* Aim of the exercise: Without including any pictures, write out the data below exactly.

Consecutive indoor scene images
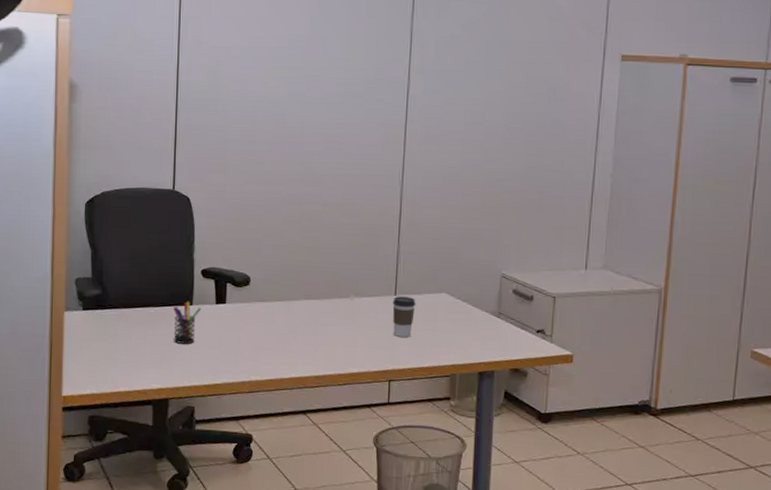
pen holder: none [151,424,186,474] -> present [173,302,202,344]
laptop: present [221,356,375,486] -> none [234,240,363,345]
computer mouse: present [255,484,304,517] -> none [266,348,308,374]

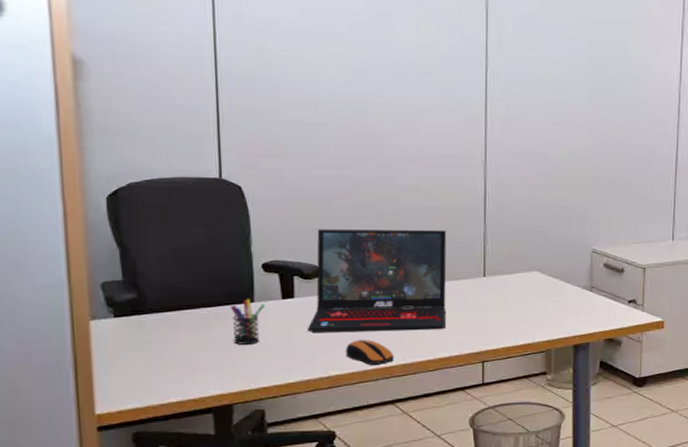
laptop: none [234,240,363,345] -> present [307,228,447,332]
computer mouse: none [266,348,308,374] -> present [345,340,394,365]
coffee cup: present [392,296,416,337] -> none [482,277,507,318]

* Response:
pen holder: none [151,424,186,474] -> present [173,302,202,344]
laptop: present [221,356,375,486] -> none [234,240,363,345]
computer mouse: present [255,484,304,517] -> none [266,348,308,374]

laptop: none [234,240,363,345] -> present [307,228,447,332]
computer mouse: none [266,348,308,374] -> present [345,340,394,365]
coffee cup: present [392,296,416,337] -> none [482,277,507,318]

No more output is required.